Après les débats houleux sur l’interdiction de la commercialisation du glyphosate, sur les arrêtés de protection des points d’eau, dont la mise en place a été jugée défaillante sur une grande partie du territoire par un rapport du CGEDD publié cet été, c’est cette fois-ci la protection des populations vis-à-vis de l’épandage de pesticides en plein champ qui est au centre des préoccupations.
L‘arrêté en question, qui réglementait l'utilisation des pesticides dans un rayon de 150 mètres autour des habitations et des locaux professionnels, a été déféré par le préfet au juge administratif, qui a suspendu l’arrêté (en référé) au motif qu’il s’agissait vraisemblablement d’une immixtion du maire dans la police spéciale de la réglementation de l’utilisation des produits phytopharmaceutiques qui appartient à l’Etat.
Le débat sur la légalité de l’arrêté anti-pesticides n’est pas clos, puisque l’affaire doit encore être jugée au fond et que de très nombreux arrêtés similaire ont été adoptés depuis. Or les circonstances locales, nécessairement variables, pourront potentiellement justifier la compétence d’un maire pour réglementer l’utilisation des pesticides sur le fondement de ses pouvoirs de police générale.
Les maires d’Ile-de-France qui prennent ce type d’arrêtés doivent donc prendre un soin particulier à détailler ces circonstances locales démontrant une vulnérabilité accrue aux pesticides : la présence de lieux fréquentés par des personnes vulnérables (aires de jeu destinées aux enfants en bas âge, établissements de santé, maisons de retraite et espaces de loisirs ouverts au public), de points de captages, de points d’eau protégées par une zone non traitée (qui font l’objets d’arrêtés spécifiques), d’espèces animales ou végétales protégées, de cas de maladies (cancers etc.) potentiellement liées au pesticides, le fait que la commune soit généralement soumise à des vents importants etc. En effet, le simple fait qu’il existe une police spéciale appartenant à l’Etat sur ce sujet ne constitue pas un obstacle absolu à la coexistence de mesures de police générale, comme en témoigne la jurisprudence administrative sur de nombreuses autres activités.

= = = = =

▶ _Exploitation du texte_
1. Répondez aux questions suivantes à partir du texte sur les arrêtés anti-pesticides.
(a) Quel organisme a publié le rapport jugeant défaillante la mise en place des arrêtés de protection des points d’eau ?
(b) Dans quel rayon autour des habitations et des locaux professionnels l’arrêté réglementait-il l’utilisation des pesticides ?
(c) Pour quelles deux raisons le débat sur la légalité de l’arrêté anti-pesticides n’est-il pas clos ?
2. Reprenez le texte sur les arrêtés anti-pesticides et rédigez la suite après sa dernière phrase.

= = = = =

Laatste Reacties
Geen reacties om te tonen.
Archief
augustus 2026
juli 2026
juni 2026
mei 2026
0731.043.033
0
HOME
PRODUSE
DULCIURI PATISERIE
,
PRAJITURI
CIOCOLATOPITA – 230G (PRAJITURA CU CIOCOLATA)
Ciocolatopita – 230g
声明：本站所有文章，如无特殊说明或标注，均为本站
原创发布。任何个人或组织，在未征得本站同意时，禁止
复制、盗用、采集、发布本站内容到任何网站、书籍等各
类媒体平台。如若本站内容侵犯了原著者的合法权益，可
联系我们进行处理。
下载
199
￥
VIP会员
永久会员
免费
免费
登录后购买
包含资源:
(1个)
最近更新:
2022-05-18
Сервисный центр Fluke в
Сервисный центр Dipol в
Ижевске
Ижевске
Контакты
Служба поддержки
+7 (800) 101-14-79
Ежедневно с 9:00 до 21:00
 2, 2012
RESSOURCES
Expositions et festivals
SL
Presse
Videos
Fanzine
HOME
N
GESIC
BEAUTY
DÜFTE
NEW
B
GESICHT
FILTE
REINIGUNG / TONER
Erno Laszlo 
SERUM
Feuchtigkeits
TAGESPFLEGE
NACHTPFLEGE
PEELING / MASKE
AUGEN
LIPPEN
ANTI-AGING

= = = = =

▶ _Résultats de l’exercice_
1.
(a) Le CGEDD.
(b) Dans un rayon de 150 mètres.
(c) L’affaire doit encore être jugée au fond, et de très nombreux arrêtés similaires ont été adoptés depuis.

2.
Par ailleurs, cet arrêté a le mérite d’avoir relancé un débat dont les conséquences politiques peuvent être importantes. La première de ces conséquences est que les maires soucieux de protéger les populations et l’environnement contre les effets des pesticides tendent à se regrouper au sein d’un collectif ad hoc animé par le maire de Langouët et celle de Le Perray-en-Yvelines. La seconde est l’ouverture par le gouvernement d’une consultation publique sur un projet de décret et un projet d’arrêté relatifs aux mesures de protection des personnes lors de l’utilisation des produits phytopharmaceutiques à proximité des zones d’habitation dont vous trouverez la page ici.
Il doit être rappelé à cet égard que les arrêtés soumis à consultation doivent venir combler le vide juridique laissé par l’annulation de l’arrêté ministériel qui réglemente les épandages par une décision du Conseil d’Etat du 26 juin 2019.
Le contexte est donc propice à une évolution de la réglementation sur ce sujet, qui doit aller dans le sens d’une plus grande protection de la santé et de de la nature.